The studies of unimodal continuous authentication focus on a single method to facilitate the collection of raw information from sensors. Such unimodal methods need to face some practical problems, such as limited application scenarios, long training time, and high resource consumption, which are addressed by utilizing multimodal continuous authentication methods. Multimodal systems can classify users in terms of information fusion from various modalities. Mahbub et al. [32] studied a multimodal continuous authentication method based on face, touch dynamics, and location information which is captured from a front-facing camera, touchscreen, built-in sensors, GPS, Bluetooth, Wi-Fi, and so on. However, this method is not widely applicable to mobile devices since not all mobile devices have these components. Moreover, mobile devices have limited storage and battery which cannot support the data collection and process from so many components. Sitova et al. [20] proposed a set of biometric features, called hand movement, orientation, and grasp (HMOG) to almost achieve EERs of 7.16%. Our work differs from the work in [20] on the following aspects: (i) we mainly use swiping data rather typing data which make our method able to generally be extended to other mobile devices because of the lake of the virtual keyboard on lots of wearable devices and (ii) our hand motion features are based on the acceleration patterns generated by users while using devices.

7. Conclusion and Future Work

We present a multimodal continuous authentication method which contains static interaction patterns and dynamic interaction patterns on mobile devices. We use HM and HP fusion features for authentication and to study the accuracy and efficiency of new features in continuous authentication. The relationship between fusion features and behavioral habits is analyzed. We collect more than 10000 pieces of data from 10 testers. Experiments show that the average accuracy of fusion feature authentication is about 97% and our algorithm can achieve good authentication results under the verification of multiple classification algorithms. This shows that the fusion features effectively capture user’s behavior habit information.

Although the accuracy of feature authentication is high, the daily behavior of users changes. Over time, for example, after a few months, the behavior of the user to pick up the phone, the way to slide, the speed of sliding, etc. will change slightly over time. The authentication of features will make a difference, resulting in a decrease in accuracy.

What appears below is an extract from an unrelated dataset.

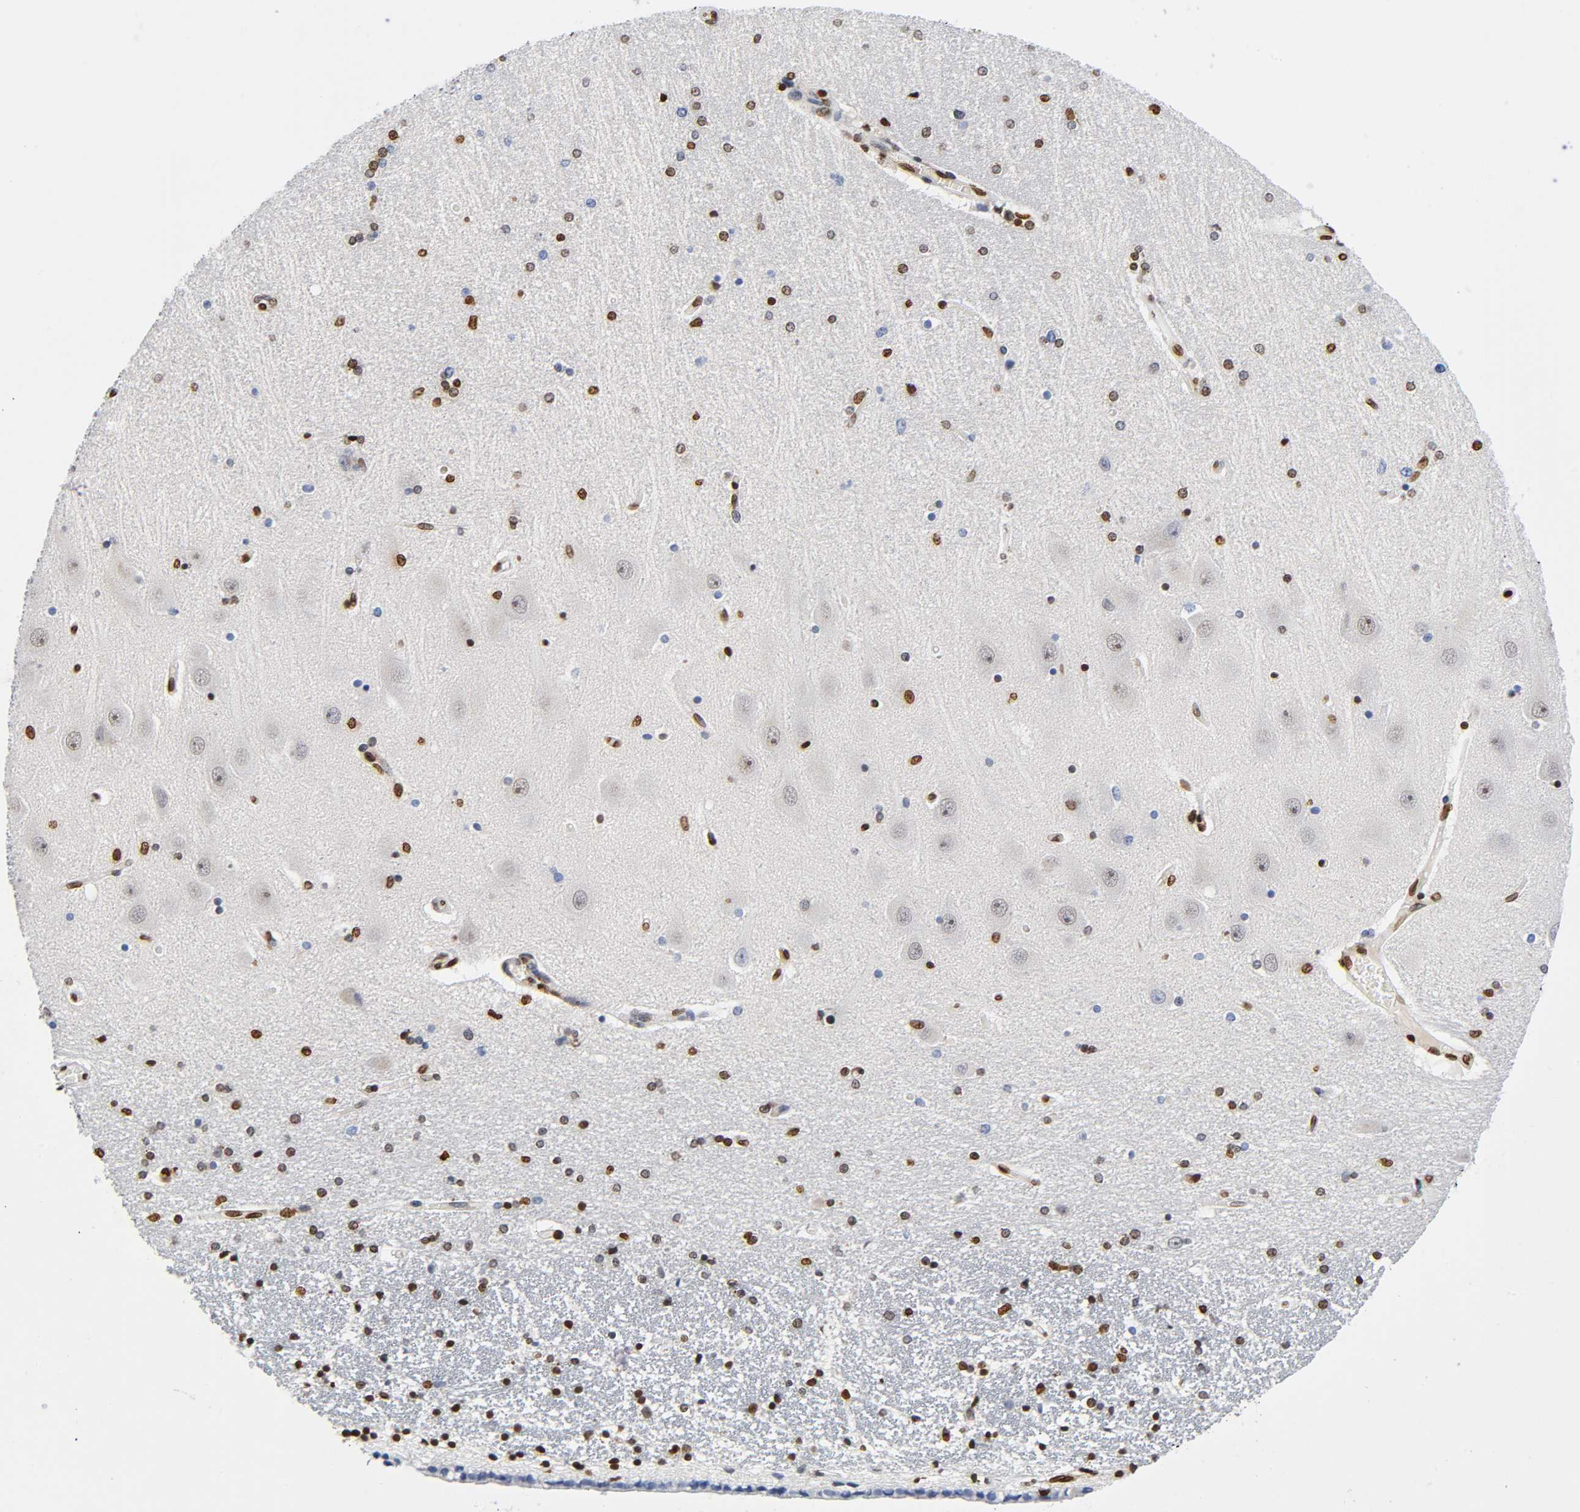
{"staining": {"intensity": "moderate", "quantity": "25%-75%", "location": "nuclear"}, "tissue": "hippocampus", "cell_type": "Glial cells", "image_type": "normal", "snomed": [{"axis": "morphology", "description": "Normal tissue, NOS"}, {"axis": "topography", "description": "Hippocampus"}], "caption": "Brown immunohistochemical staining in unremarkable human hippocampus exhibits moderate nuclear staining in about 25%-75% of glial cells.", "gene": "HOXA6", "patient": {"sex": "female", "age": 54}}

When this difference is gradually accumulated to a certain extent, the trained model will not be available. In fact, since the user performs continuous authentication every day, the actual interaction data of the user can be collected every time and the user’s real behavior habits can be recorded. We believe that although behavioral habits change gradually over time, the model can gradually learn the changes in behavioral habits and establish a continuous dynamic update model. That is, when the accuracy of the existing authentication is lower than the set threshold, the model is automatically updated to ensure that the authentication is valid. This will avoid showing the security risks caused by the registration authentication again and avoid the trouble of repeated registrations. We believe that more in-depth research can be done in future work.

Data Availability

The data used to support the findings of this study are available from the corresponding author upon request.

Conflicts of Interest

The authors declare that there are no conflicts of interest regarding the publication of this paper.

Acknowledgments

This work was supported by the National Natural Science Foundation of China under Grant 61802252.